Teks Kutipan =>
![]() |
Dok, foto; Kombes Pol Bhakti Eri Nurmansyah saat konferensi pers penetapan tersangka korupsi PT SPR di Gedung Bareskrim Polri, Jakarta. Selasa (21/10/2025). |
MSRI, JAKARTA - Korps Pemberantasan Tindak Pidana Korupsi (Kortastipidkor) Polri menetapkan dua orang pejabat PT SPR, Badan Usaha Milik Daerah (BUMD) milik Pemerintah Provinsi Riau, sebagai tersangka dalam kasus dugaan korupsi pengelolaan keuangan perusahaan yang berkaitan dengan operasional Blok Migas Langgak. Nilai kerugian negara akibat praktik korupsi tersebut ditaksir mencapai Rp33,29 miliar dan USD 3.000.
Penetapan ini disampaikan langsung oleh Wakil Direktur Penindakan Kortastipidkor Polri, Kombes Pol Bhakti Eri Nurmansyah, S.I.K., M.Si., dalam konferensi pers di Gedung Bareskrim Polri, Jakarta, Selasa (21/10/2025).
Penyidik menetapkan RA, mantan Direktur Utama PT SPR periode 2010–2015, dan DRS, yang menjabat sebagai Direktur Keuangan pada periode yang sama, sebagai tersangka utama.
Keduanya kini telah ditahan di Rutan Bareskrim Polri untuk kepentingan penyidikan lebih lanjut.

Entri dataset =>
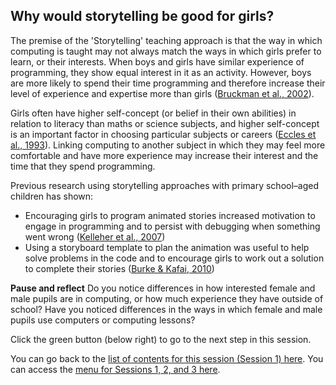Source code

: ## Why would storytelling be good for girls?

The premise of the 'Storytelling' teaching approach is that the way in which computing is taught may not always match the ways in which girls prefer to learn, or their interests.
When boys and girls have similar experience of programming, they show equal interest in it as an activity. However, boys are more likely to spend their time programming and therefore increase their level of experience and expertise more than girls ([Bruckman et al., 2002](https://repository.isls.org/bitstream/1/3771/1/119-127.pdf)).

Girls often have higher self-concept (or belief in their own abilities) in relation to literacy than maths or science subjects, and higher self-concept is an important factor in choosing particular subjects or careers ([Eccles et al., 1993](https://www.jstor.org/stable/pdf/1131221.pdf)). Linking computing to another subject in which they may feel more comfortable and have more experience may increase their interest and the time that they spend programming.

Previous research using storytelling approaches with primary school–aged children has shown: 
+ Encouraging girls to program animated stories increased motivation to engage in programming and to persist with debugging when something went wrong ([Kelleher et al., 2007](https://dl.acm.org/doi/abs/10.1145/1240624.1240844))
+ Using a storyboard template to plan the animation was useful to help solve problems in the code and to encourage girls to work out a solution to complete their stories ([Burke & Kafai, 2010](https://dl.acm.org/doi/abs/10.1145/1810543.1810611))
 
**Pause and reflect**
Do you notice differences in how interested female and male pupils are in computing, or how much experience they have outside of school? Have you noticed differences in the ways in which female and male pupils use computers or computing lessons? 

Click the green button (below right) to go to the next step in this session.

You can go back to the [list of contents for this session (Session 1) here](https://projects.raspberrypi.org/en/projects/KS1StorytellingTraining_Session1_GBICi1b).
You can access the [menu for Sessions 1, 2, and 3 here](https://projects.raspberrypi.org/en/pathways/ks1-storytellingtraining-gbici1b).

Soal Latihan =>
A. Tulis ulang bagian berita korupsi PT SPR antara "Penetapan ini disampaikan" dan "sebagai tersangka utama.", termasuk kedua bagian itu, dengan mengubah "Penyidik" menjadi "Tim penyidik".
B. Silakan jawab pertanyaan berikut berdasarkan berita korupsi PT SPR.
(i) Berapa taksiran nilai kerugian negara dalam kasus ini?
(ii) Jabatan apa yang dipegang DRS?
(iii) Di mana kedua tersangka ditahan?

Kunci Jawaban =>
A.
Penetapan ini disampaikan langsung oleh Wakil Direktur Penindakan Kortastipidkor Polri, Kombes Pol Bhakti Eri Nurmansyah, S.I.K., M.Si., dalam konferensi pers di Gedung Bareskrim Polri, Jakarta, Selasa (21/10/2025).
Tim penyidik menetapkan RA, mantan Direktur Utama PT SPR periode 2010–2015, dan DRS, yang menjabat sebagai Direktur Keuangan pada periode yang sama, sebagai tersangka utama.

B.
(i) Rp33,29 miliar dan USD 3.000.
(ii) Direktur Keuangan PT SPR pada periode 2010–2015.
(iii) Di Rutan Bareskrim Polri.